Las ruedas del Metro
Cuando estudiaba en la Escuela Básica Grecia 68, de Curicó, nuestro paseo de fin de curso consistió en desplazarnos en un bus a Santiago para conocer el Metro. Dicho de esta manera, es casi como cuando su padre lleva al niño Aureliano Buendía a conocer el hielo en Macondo.
Era un tiempo muy antiguo, el Metro recién tenía dos años de funcionamiento y todavía era una tremenda novedad, no sólo para los provincianos, sino también para los capitalinos de la periferia. Así que llegamos una mañana de primavera, todos pegados a las ventanas del bus mirando los edificios altos y el ajetreo de la gran urbe.
Esta historia la he relatado una infinidad de veces: de cómo el sistema de Metro era tan amigable y placentero. No se conocían tacos o aglomeraciones, ni tampoco el moderno concepto de 'hora punta'. No había lanzas trabajando en los vagones, ni vendedores de bandejas de sushi en las escaleras de salida. Era un país triste, agobiado por la crisis económica que se arrastraba por décadas, y por una dictadura militar que nos mantenía derechitos.
En la memoria guardo retazos de otros viajes en Metro, cuando estaba algo más crecido y debía permanecer en los andenes en la mañana 'haciendo tiempo', porque los provincianos solemos llegar muy temprano a la capital y quedamos horas en una especie de limbo. Como no eran años buenos, no son recuerdos buenos: en las estaciones de Metro, la soledad se multiplicaba como una pesadilla, y yo con mi bolsito de viajes cargado de sueños.
Al Metro actual, que también conozco, lo que le falta es algo de la soledad de antaño, pues son los usuarios los que se han multiplicado como una pesadilla. Mientras por décadas no falló ni un tornillo, es cada vez más frecuente la noticia de los descalabros a gran escala que paralizan Santiago, como ocurrió el pasado viernes. Una ciudad entera depende de esta arteria, y es evidente que el sistema sucumbió, casi habría que refundar Santiago en otro sitio.
Hemos visto imágenes del Metro de Japón, y de cómo se ha creado el oficio de empujador de pasajeros: señores con guantes blancos que aprietan a la gente para poder cerrar las puertas. Cabe aquí el concepto de lata de sardinas, y es el que estamos imitando en Santiago.

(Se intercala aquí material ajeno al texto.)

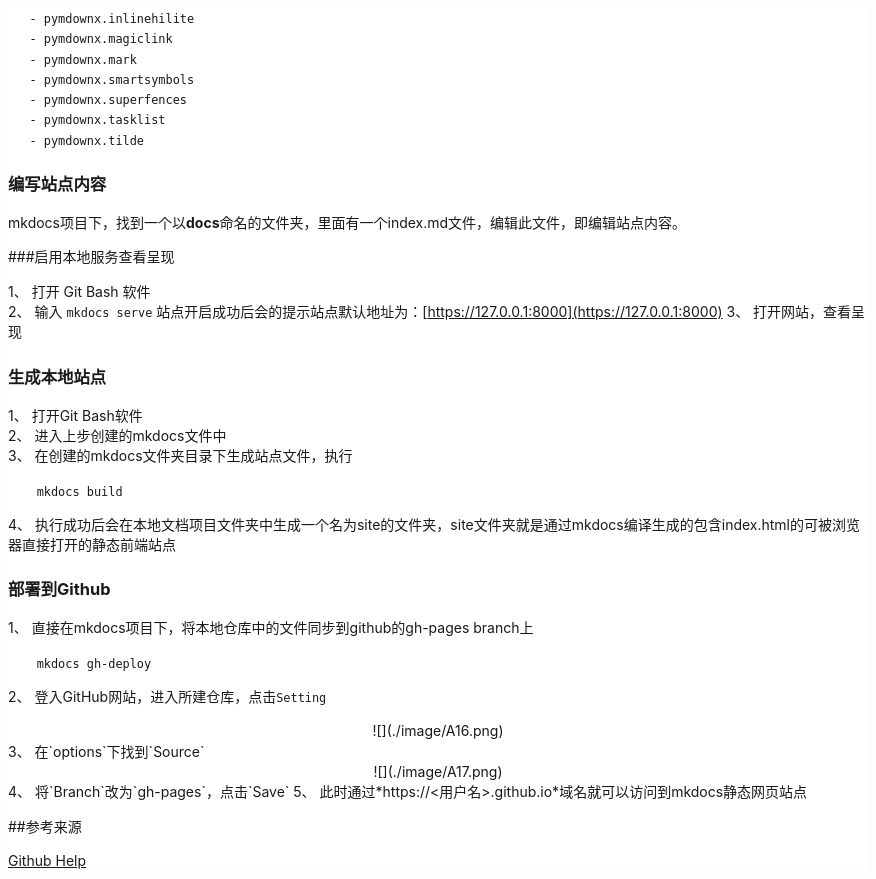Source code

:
 ```  
   - pymdownx.inlinehilite    
   - pymdownx.magiclink    
   - pymdownx.mark    
   - pymdownx.smartsymbols    
   - pymdownx.superfences    
   - pymdownx.tasklist    
   - pymdownx.tilde    
```  
### 编写站点内容

 mkdocs项目下，找到一个以**docs**命名的文件夹，里面有一个index.md文件，编辑此文件，即编辑站点内容。

###启用本地服务查看呈现

1、 打开 Git Bash 软件  
2、 输入 `mkdocs serve` 站点开启成功后会的提示站点默认地址为：[https://127.0.0.1:8000](https://127.0.0.1:8000)
3、 打开网站，查看呈现

### 生成本地站点

1、 打开Git Bash软件  
2、 进入上步创建的mkdocs文件中  
3、 在创建的mkdocs文件夹目录下生成站点文件，执行
```
    mkdocs build
```   
4、 执行成功后会在本地文档项目文件夹中生成一个名为site的文件夹，site文件夹就是通过mkdocs编译生成的包含index.html的可被浏览器直接打开的静态前端站点

### 部署到Github


1、 直接在mkdocs项目下，将本地仓库中的文件同步到github的gh-pages  branch上  

```
    mkdocs gh-deploy
```  

2、 登入GitHub网站，进入所建仓库，点击`Setting`  
<center>
![](./image/A16.png)
</center>  
3、 在`options`下找到`Source`    
<center>
![](./image/A17.png)
</center>
4、 将`Branch`改为`gh-pages`，点击`Save` 
5、 此时通过*https://<用户名>.github.io*域名就可以访问到mkdocs静态网页站点 

##参考来源

[Github Help](https://docs.github.com/cn)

Todo este embrollo no se veía cerca cuando fuimos con mi curso de octavo año a conocer el Metro. Nos subimos en la estación Universidad de Chile y dimos una vuelta hasta Escuela Militar, como si fuese un parque de diversiones. Ese verano viajé al sur y les conté a mis tíos que el Metro usaba neumáticos como los camiones, y no las ruedas de fierro propias de un tren. Nunca me creyeron.